A posição foi apresentada no julgamento que analisou recursos contra a decisão do STF que busca limitar pagamentos que permitem a magistrados e membros do Ministério Público receberem valores acima do teto constitucional do funcionalismo público.
Ao final da votação, porém, o entendimento defendido por Nunes Marques ficou vencido. Por seis votos a quatro, a maioria da Corte manteve uma interpretação mais restritiva sobre quais benefícios podem continuar sendo pagos fora do limite salarial previsto na Constituição.
Julgamento voltou a discutir os chamados “penduricalhos”
A discussão girou em torno das chamadas verbas indenizatórias — benefícios pagos além do salário-base de juízes e promotores que, em muitos casos, elevam os vencimentos acima do teto constitucional do serviço público.
Atualmente, o teto do funcionalismo federal corresponde ao subsídio dos ministros do Supremo Tribunal Federal.
Em março deste ano, o STF já havia decidido restringir parte desses pagamentos.

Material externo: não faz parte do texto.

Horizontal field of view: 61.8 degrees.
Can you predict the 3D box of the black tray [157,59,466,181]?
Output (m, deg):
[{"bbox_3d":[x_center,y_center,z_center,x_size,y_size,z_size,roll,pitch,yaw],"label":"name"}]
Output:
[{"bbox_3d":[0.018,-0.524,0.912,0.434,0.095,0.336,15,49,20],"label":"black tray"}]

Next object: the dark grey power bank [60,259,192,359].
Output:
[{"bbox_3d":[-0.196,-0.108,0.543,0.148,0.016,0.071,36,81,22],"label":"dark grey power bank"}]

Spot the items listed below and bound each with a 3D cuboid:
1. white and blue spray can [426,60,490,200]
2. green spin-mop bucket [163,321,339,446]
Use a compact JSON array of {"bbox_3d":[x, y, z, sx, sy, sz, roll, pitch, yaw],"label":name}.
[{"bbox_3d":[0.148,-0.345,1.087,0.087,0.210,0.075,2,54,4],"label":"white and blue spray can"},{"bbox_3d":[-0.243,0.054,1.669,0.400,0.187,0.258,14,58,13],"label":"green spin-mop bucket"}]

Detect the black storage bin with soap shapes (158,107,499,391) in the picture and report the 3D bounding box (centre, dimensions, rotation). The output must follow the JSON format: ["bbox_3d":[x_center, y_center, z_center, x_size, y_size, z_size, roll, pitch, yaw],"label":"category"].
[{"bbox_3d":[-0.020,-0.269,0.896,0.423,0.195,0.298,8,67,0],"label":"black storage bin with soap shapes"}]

No entanto, recursos apresentados por diferentes instituições, entre elas a Procuradoria-Geral da República (PGR), levaram o tema de volta ao plenário virtual da Corte para esclarecimentos sobre o alcance da decisão.

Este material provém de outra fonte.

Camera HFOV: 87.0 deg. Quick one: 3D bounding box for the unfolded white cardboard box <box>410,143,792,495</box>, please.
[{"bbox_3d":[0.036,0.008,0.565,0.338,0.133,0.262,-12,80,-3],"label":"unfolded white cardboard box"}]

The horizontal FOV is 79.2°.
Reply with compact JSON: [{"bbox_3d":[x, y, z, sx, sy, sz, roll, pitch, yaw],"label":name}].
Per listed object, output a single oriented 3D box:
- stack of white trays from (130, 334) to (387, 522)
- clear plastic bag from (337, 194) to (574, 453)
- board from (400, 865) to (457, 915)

Nunes Marques afirma que auxílio-creche é um direito garantido pela Constituição
Ao justificar seu voto, Kassio Nunes Marques afirmou que o auxílio-creche não deve ser tratado apenas como uma vantagem funcional, mas como um direito vinculado à proteção da infância prevista na Constituição Federal.
Segundo o ministro, a Carta Magna assegura atendimento em creches e pré-escolas para crianças de até cinco anos. Na avaliação dele, quando esse atendimento não é oferecido diretamente pelo Estado, é legítimo que haja compensação financeira.

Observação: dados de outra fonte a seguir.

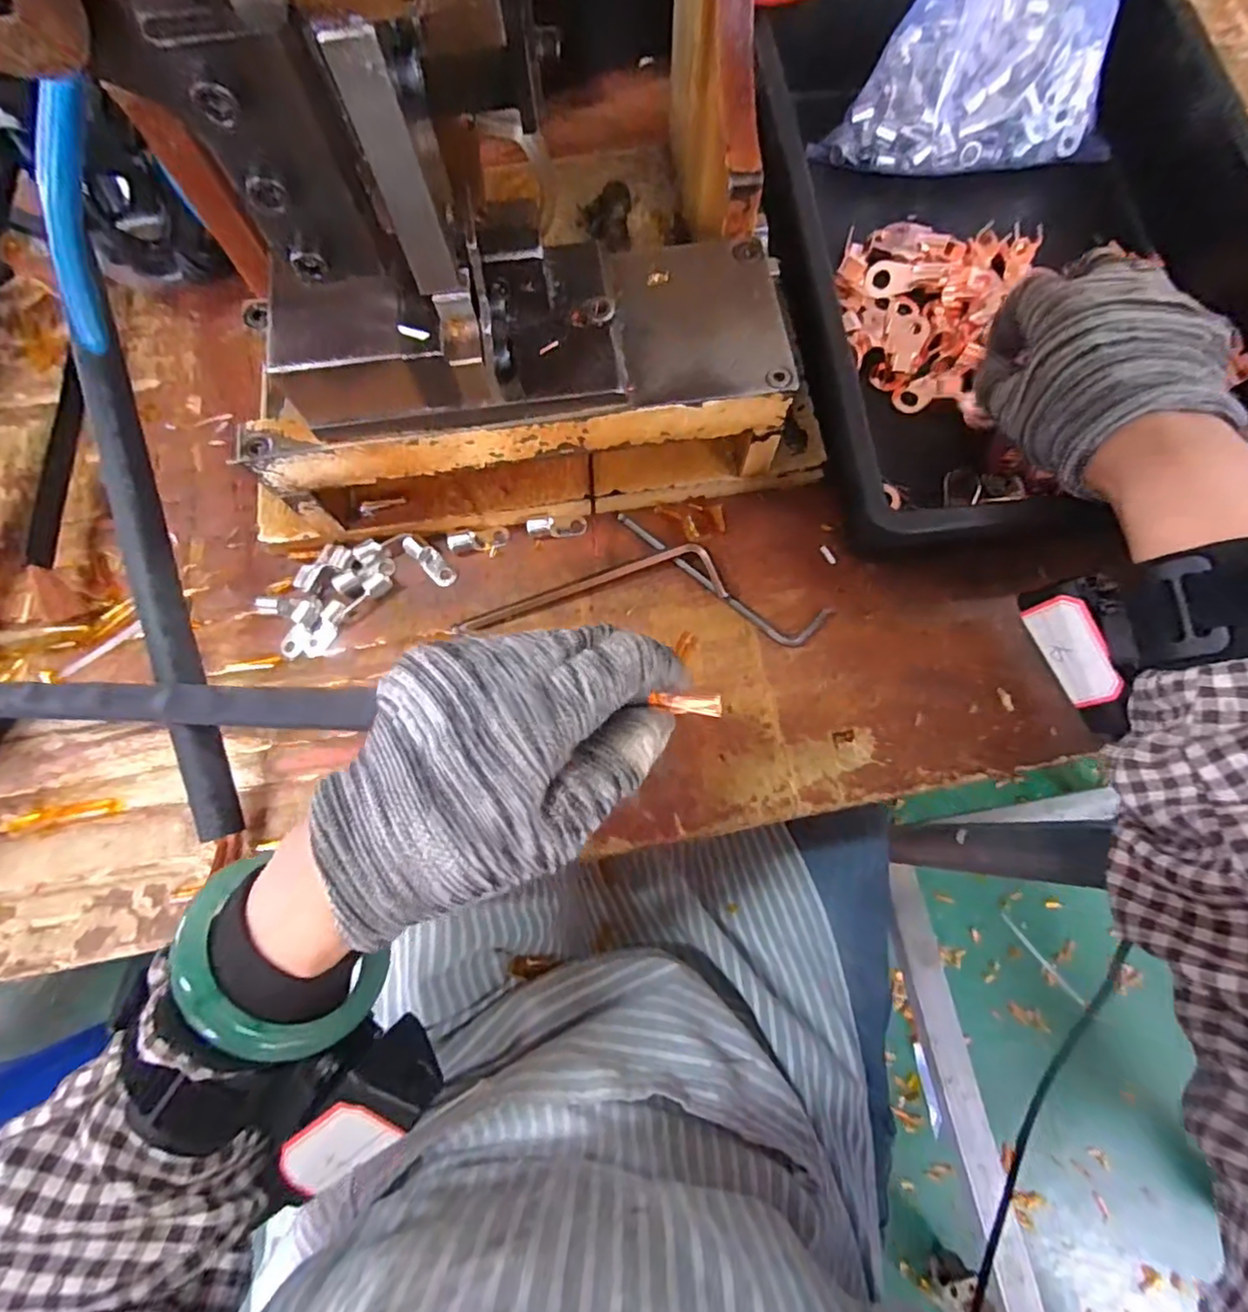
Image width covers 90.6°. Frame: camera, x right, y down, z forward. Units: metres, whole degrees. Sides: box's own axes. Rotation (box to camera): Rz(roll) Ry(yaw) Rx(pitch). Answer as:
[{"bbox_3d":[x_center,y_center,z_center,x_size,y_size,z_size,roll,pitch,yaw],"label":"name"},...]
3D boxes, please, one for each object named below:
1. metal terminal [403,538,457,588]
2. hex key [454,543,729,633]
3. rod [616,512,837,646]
[{"bbox_3d":[-0.104,-0.051,0.331,0.032,0.013,0.012,40,79,11],"label":"metal terminal"},{"bbox_3d":[-0.018,-0.036,0.321,0.139,0.016,0.028,-7,74,-1],"label":"hex key"},{"bbox_3d":[0.047,-0.039,0.326,0.122,0.004,0.027,26,76,8],"label":"rod"}]

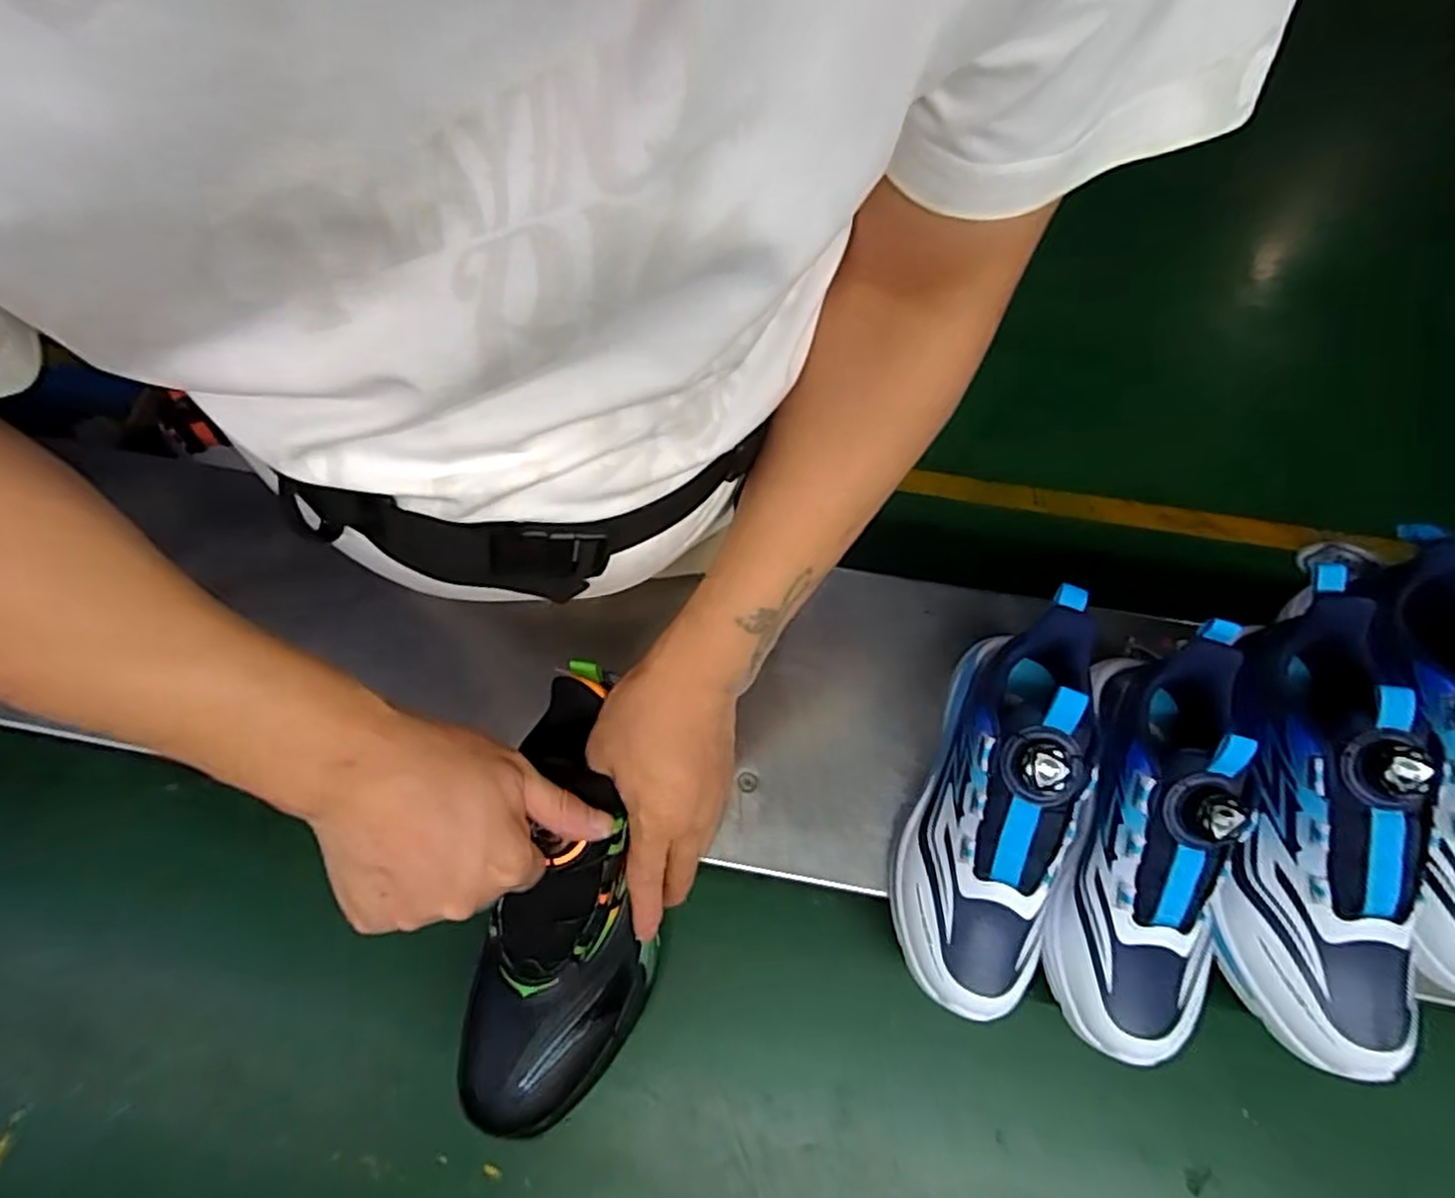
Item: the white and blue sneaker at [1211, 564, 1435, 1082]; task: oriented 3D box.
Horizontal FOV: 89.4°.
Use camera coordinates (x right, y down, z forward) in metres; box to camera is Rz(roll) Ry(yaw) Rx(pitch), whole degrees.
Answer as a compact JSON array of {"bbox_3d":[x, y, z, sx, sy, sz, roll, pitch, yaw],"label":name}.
[{"bbox_3d":[0.352,0.124,0.429,0.090,0.084,0.282,6,84,2],"label":"white and blue sneaker"}]

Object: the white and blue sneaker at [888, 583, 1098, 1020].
[{"bbox_3d":[0.169,0.116,0.443,0.090,0.105,0.249,15,66,7],"label":"white and blue sneaker"}]

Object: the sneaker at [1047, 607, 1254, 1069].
[{"bbox_3d":[0.257,0.141,0.443,0.093,0.113,0.251,14,84,6],"label":"sneaker"}]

“O benefício continua sendo devido aos magistrados e magistradas”, sustentou o ministro durante seu voto.
Para Nunes Marques, o auxílio não beneficia diretamente o juiz ou a juíza, mas busca garantir assistência aos filhos pequenos desses servidores públicos.
Maioria do STF optou por restringir benefícios que ultrapassam o teto constitucional
Apesar dos argumentos apresentados, a maioria dos ministros seguiu entendimento diferente.
Votaram pela manutenção de critérios mais rígidos para o pagamento das verbas indenizatórias os ministros Flávio Dino, Alexandre de Moraes, Gilmar Mendes, Cristiano Zanin, Cármen Lúcia e o presidente da Corte, Edson Fachin.
Já Kassio Nunes Marques, Luiz Fux, André Mendonça e Dias Toffoli defenderam uma interpretação mais ampla sobre a continuidade de alguns benefícios, incluindo o auxílio-creche.
Com isso, o placar final foi de 6 votos a 4, consolidando a decisão favorável à limitação de parte dos pagamentos adicionais.
Decisão faz parte do debate sobre supersalários no serviço público
O julgamento integra uma discussão mais ampla sobre os chamados supersalários no funcionalismo público brasileiro.
Nos últimos anos, órgãos de controle, especialistas e entidades da sociedade civil têm debatido quais verbas possuem natureza indenizatória legítima e quais acabam funcionando como mecanismos para elevar remunerações acima do teto constitucional.
A decisão do Supremo busca uniformizar critérios para esses pagamentos, embora ainda preserve algumas exceções previstas em lei ou reconhecidas pela própria jurisprudência da Corte.
O entendimento firmado pelo STF deverá servir de referência para tribunais e órgãos do Ministério Público em todo o país na aplicação das regras relacionadas às verbas indenizatórias e ao limite remuneratório do serviço público.